What's the right approach?
Blackshaw said Cincinnati should be looking to develop new areas of expertise in digital marketing that build on its reputation as a city that knows how to influence consumer behavior.
“Google is really getting into augmented reality and doing a lot of work in voice. So too is Amazon,” he said. “If Cincinnati were to plant a flag and say we’re going to be the leader in multi-sensory experiences I think there’s a very good chance that these platform partners that have thousands of engineers and employees would look kindly upon some level of co-investment.”
That’s how Pittsburgh became a destination for Google, Facebook and Uber Inc., all of which recruited students and faculty from Carnegie Mellon University to develop driverless cars and artificial intelligence tools. Such cutting-edge talent made Pittsburgh a finalist for Amazon's second headquarters. After all, Amazon ultimately chose two regions for HQ2, New York and northern Virginia, because neither alone could provide enough tech talent.
Meantime, the New York Times reported in May that Carnegie Mellon faculty are being offered up to three times their academic salaries to jump to the private sector.

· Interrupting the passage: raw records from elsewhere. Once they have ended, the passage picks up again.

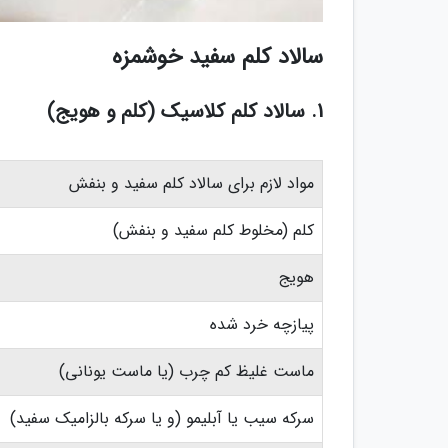
سالاد کلم سفید خوشمزه
1. سالاد کلم کلاسیک (کلم و هویج)
مواد لازم برای سالاد کلم سفید و بنفش
کلم (مخلوط کلم سفید و بنفش)
هویج
پیازچه خرد شده
ماست غلیظ کم چرب (یا ماست یونانی)
سرکه سیب یا آبلیمو (و یا سرکه بالزامیک سفید)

“It is worrisome that they are eating the seed corn,” Dan Weld, a computer science professor at the University of Washington, told the Times. “If we lose all our faculty, it will be hard to keep preparing the next generation of researchers.”
The leader of UC’s 1819 Innovation Hub said Cincinnati doesn’t need to specialize in order to fuel job growth in the tech sector.
“If we talk to an insurance company, the problems they have are multi-dimensional,” said David Adams, chief innovation officer and CEO of the UC Research Institute. “Instead of being a solution looking for a problem we’re very much working to listen to what the particular needs of those businesses are and then bring the resources together to support what they’re trying to do.”